TASK DATA:

----

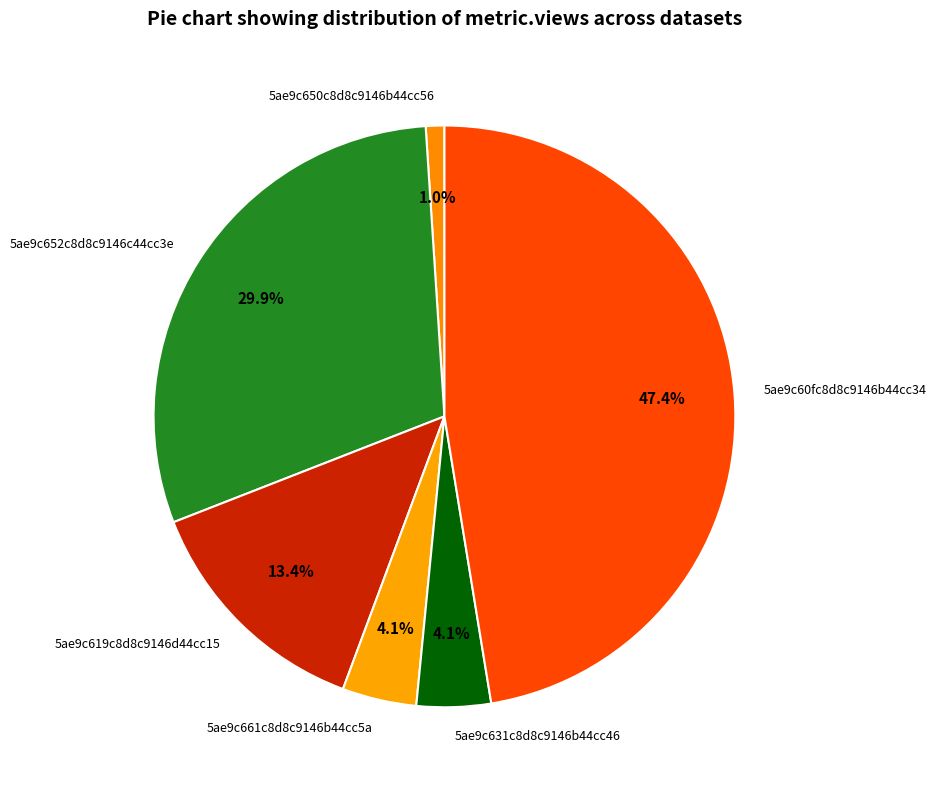

How many slices are in this pie chart?

6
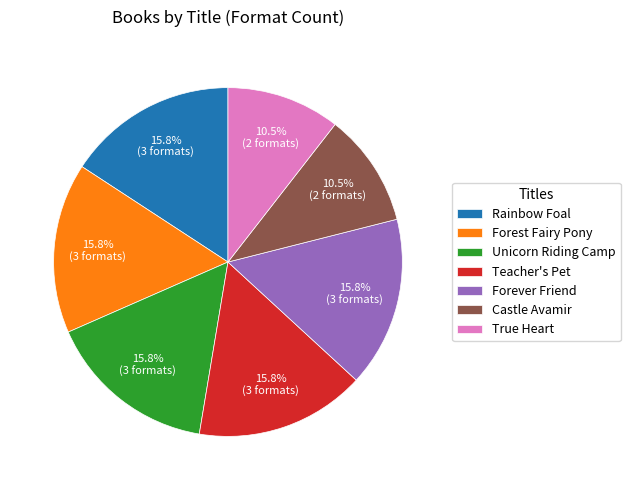

To the nearest percent, what percentage of the pie is Rainbow Foal?

16%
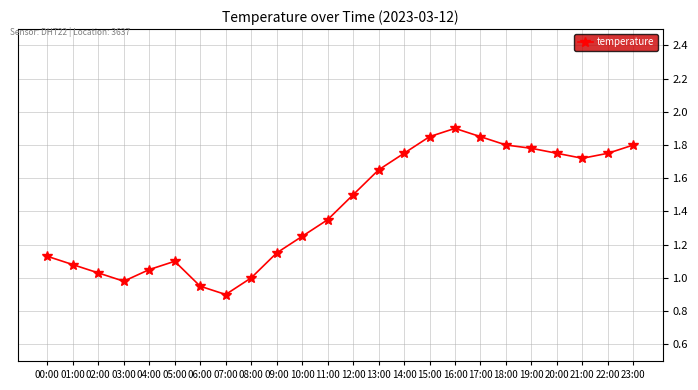

What is the sum of the values at 18:00 and 12:00?

3.3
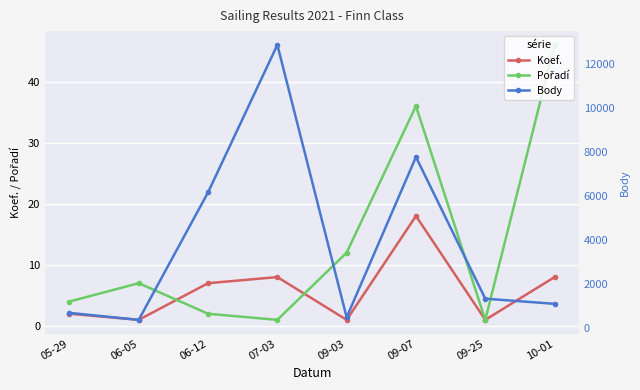

Is the value of Body at 09-03 greater than the value of Koef. at 05-29?

Yes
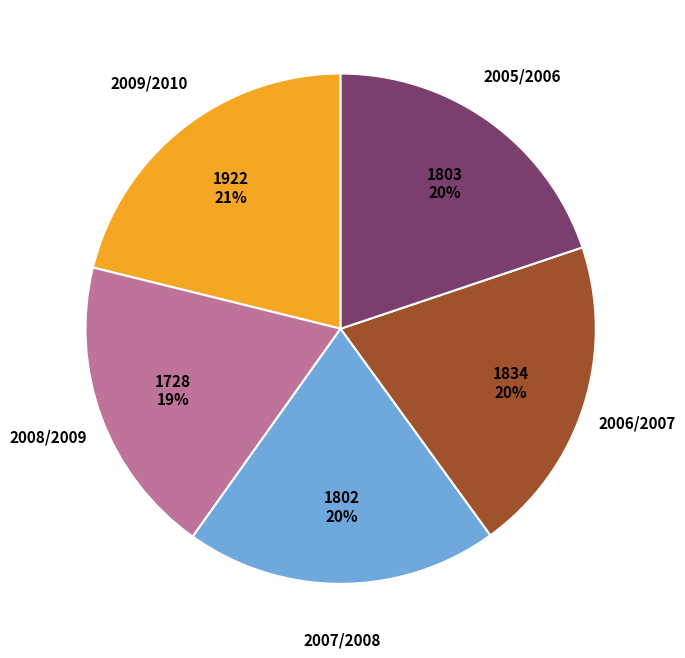

To the nearest percent, what is the average slice percentage?

20%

----

WHAT IS NEEDED: Rewrite all of the material with "nearest" replaced by "closest" and everything else unchanged. Leave out the pictures.

WRITTEN SOLUTION:
How many slices are in this pie chart?

6

To the closest percent, what percentage of the pie is Rainbow Foal?

16%

What is the sum of the values at 18:00 and 12:00?

3.3

Is the value of Body at 09-03 greater than the value of Koef. at 05-29?

Yes

To the closest percent, what is the average slice percentage?

20%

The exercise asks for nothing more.